> Exercise
From the entries that follow, work out how many lines contain "BHARAT". Write the number only.
++++++++++
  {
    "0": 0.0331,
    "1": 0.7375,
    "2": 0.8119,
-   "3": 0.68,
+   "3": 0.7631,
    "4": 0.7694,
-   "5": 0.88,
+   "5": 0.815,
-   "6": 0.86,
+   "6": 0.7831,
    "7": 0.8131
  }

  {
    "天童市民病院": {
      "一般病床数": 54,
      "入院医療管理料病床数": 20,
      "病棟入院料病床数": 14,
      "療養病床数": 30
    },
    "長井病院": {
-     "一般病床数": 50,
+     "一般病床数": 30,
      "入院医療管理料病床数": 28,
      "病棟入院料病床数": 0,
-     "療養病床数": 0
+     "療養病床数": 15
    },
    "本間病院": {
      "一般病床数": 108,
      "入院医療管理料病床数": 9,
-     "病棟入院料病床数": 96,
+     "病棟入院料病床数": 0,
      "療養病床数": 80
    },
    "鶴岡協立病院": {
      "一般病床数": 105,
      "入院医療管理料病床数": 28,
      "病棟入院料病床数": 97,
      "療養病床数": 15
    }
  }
++++++++++
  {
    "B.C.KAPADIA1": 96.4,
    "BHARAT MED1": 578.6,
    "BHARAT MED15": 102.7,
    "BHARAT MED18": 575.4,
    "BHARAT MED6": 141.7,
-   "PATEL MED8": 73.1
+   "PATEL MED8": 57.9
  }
++++++++++
> Solution for this exercise
4